By the third act, we see the remaining villains make a last push for the son while UA fights back, during which, Uraraka and Sero manage to split the three members. When Slice is sent to a cavern, we see Mina waiting, but she adds almost nothing to the fight and instead the bulk is just Tokogami vs Slice. While Mina helps at first, most of the fight looks like it could’ve been handled without her, so why is some villain that’s supposed to be strong, easily handled by one student. This made no sense to me, and we see Slice just take herself out with Tokogami. This felt like a lot of wasted use of characters.

During another instance in the third act, we see a team-up against Chimera that was better done than Slice, because all students played a part in the teamwork, instead of wasting students on a sidelined villain. The film put heavy emphasis on Chimera and Nine’s fights, due to the students on the teams as well. Popular characters: Tsuyu, Lida, Kirishima and Todoroki all fought against Chimera, whereas Slice only dealt with two students. This showed a bias and clear emphasis on only catering to two fights by stacking the teams against only two of the villains. Since Slice had barely any screentime, it was clear that the studio felt she only deserved to have two people fight her. Whereas the scene against Chimera was grandiose and showcased the full power of each students abilities.
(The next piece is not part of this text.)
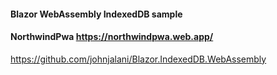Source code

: #### Blazor WebAssembly IndexedDB sample
#### NorthwindPwa https://northwindpwa.web.app/
https://github.com/johnjalani/Blazor.IndexedDB.WebAssembly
After Chimera’s defeat, the film focuses more on Nine’s fight against Deku and Bakugo, giving us a round two moment; after the three fought and ended in a draw, earlier in the film. During this final fight, we see everyone showcase their powers, only to have something weird happen; Deku uses full cowl at 100% but his arms are still fine afterwards, that he manages to do the same thing repeatedly. Instead of the injuries he suffers prior, we see him use 100% multiple times, after announcing early in the film that he can only use 20%. While he uses 100% in the show, this film goes Plus Ultra and gets to the point where it no longer makes sense.

Also during this fight, we see Deku pass on his powers to Bakugo who immediately manages to also use it at 100% without prior training. This didn’t make sense as Bakugo’s powers are different so the training required to use skills that Deku can shouldn’t have been able to happen instantly. We also see that even with Deku’s injuries, he’s able to continuously use his powers at the full potential, without suffering injuries to his arms. When he injured himself multiple times during villain fights, Recovery Girl had mentioned Deku being unable to use his abilities should this happen again in the early seasons. Now we have a film were Deku uses more of his power than he is capable of, and not suffering any injury? We also see Deku mention that Bakugo has his powers now and Deku can no longer be a hero, and yet the film sets up lore that the transfer of power never completed to Bakugo, so Deku still has his powers. This felt like a plot convenience moment as they only needed Bakugo to also use Deku’s powers at 100% without training, so that the two could win.

Having sidelined heroes and villains alike, while leaving powers and backstories unexplained and adding convenient plot devices, this movie was worse than the first film. At surface level, it had good emotional elements to it and fun fights, but it didn’t follow the rules set up in its own world.